Cuando se propone desechar el estudio de la literatura y de la retórica, incluidas dentro del ámbito de las humanidades, por resultar, según se dice, inútiles dentro de un mundo eminentemente utilitarista como lo es el nuestro, se pasa por alto que quién no es consciente de la importancia de tener un relato y un discurso del mundo, no renuncia a él, porque esto es imposible, sino que delega esa responsabilidad en otros, regalando, en realidad, su capacidad de tener un intelecto y una dignidad; un pasado y un futuro; por lo que decimos que anula su presente. Toda narración trata, de La Odisea en adelante, no de la historia que cuenta a nivel concreto, sino del paso del tiempo. La base de la narración es el avance: de un punto a otro; de A hacia B, como dice con razón un amigo. Y la base del discurso —sea este lírico o filosófico— es la digresión. Cuando introducimos un discurso en una novela, puede ser a través de un personaje, en forma de diálogo o a través de la voz narrativa en forma de digresión —aunque hay excepciones como Kundera, que hace digresiones por medio de personajes—. La narración capta el avance en el tiempo. Los seres humanos somos los únicos conscientes del paso del tiempo: temerosos de la muerte, nostálgicos del pasado, también solemos preguntarnos por el futuro. Sólo en nuestra concepción del mundo cabe recordar cómo era algo antes —ese pasado deformado por la memoria—, constatar como lo es ahora —ese presente inasible— y predecir cómo puede ser en el futuro —ese futuro en el que no podemos saber si vamos a estar—: “Ser inmortal es baladí; menos el hombre, todas las criaturas lo son, pues ignoran la muerte” (Borges).

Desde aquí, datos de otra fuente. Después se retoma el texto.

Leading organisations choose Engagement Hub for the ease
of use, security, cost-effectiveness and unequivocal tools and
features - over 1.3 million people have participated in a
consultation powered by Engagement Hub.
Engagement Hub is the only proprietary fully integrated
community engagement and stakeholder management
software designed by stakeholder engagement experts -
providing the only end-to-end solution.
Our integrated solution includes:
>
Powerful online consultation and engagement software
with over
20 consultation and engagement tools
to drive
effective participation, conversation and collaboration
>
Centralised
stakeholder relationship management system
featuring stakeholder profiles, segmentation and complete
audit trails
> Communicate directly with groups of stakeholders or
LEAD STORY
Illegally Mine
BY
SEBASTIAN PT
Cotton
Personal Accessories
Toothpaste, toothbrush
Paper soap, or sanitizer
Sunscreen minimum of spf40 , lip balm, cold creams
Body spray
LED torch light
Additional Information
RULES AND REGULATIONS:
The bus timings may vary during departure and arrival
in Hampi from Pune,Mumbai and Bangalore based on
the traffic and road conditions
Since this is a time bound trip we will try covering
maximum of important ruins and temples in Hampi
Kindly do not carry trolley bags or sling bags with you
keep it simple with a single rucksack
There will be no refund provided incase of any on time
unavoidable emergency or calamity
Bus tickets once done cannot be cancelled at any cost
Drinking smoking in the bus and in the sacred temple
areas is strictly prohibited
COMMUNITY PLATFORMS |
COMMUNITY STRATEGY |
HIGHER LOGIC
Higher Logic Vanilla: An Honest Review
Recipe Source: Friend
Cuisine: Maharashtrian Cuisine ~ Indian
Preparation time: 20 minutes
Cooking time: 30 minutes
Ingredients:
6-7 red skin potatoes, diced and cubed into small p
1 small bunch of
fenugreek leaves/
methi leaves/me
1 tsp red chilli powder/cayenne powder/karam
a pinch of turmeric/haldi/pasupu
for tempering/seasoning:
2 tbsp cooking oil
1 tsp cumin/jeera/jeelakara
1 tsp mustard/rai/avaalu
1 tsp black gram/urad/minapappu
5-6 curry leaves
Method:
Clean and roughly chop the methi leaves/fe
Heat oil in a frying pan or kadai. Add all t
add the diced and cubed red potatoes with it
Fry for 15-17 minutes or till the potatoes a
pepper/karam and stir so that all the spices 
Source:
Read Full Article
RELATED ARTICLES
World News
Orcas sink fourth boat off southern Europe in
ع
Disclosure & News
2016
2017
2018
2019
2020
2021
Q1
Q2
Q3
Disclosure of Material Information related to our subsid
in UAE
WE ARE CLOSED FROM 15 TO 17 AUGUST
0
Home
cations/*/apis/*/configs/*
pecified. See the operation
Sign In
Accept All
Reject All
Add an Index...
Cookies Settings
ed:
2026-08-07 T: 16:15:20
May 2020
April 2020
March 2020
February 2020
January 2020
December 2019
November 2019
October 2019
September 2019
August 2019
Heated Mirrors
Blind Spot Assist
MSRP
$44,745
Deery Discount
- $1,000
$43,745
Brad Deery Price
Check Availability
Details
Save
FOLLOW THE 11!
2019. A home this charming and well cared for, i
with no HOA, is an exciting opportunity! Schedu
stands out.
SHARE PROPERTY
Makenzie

La constatación del paso del tiempo solo es abarcable desde la narrativa; el poema puede añorar a un ser desaparecido y el ensayo puede racionalizar el miedo a desaparecer, pero solo la novela o el teatro pueden mostrar los estragos del tiempo en unos personajes concretos y definidos con verdadera profundidad. Por eso, solo la narrativa es ínsita a todos los seres humanos: todos contamos historias y a todos nos gusta contar historias porque está en nuestra concepción del mundo el avance imparable del tiempo; mientras que no todos tienen esa sensibilidad para la digresión de la lírica y del ensayo. Todos nuestros discursos son, en realidad, la actualización de un único discurso constreñido de manera impecable por Quevedo: “Soy un fue, y un será, y un es cansado”.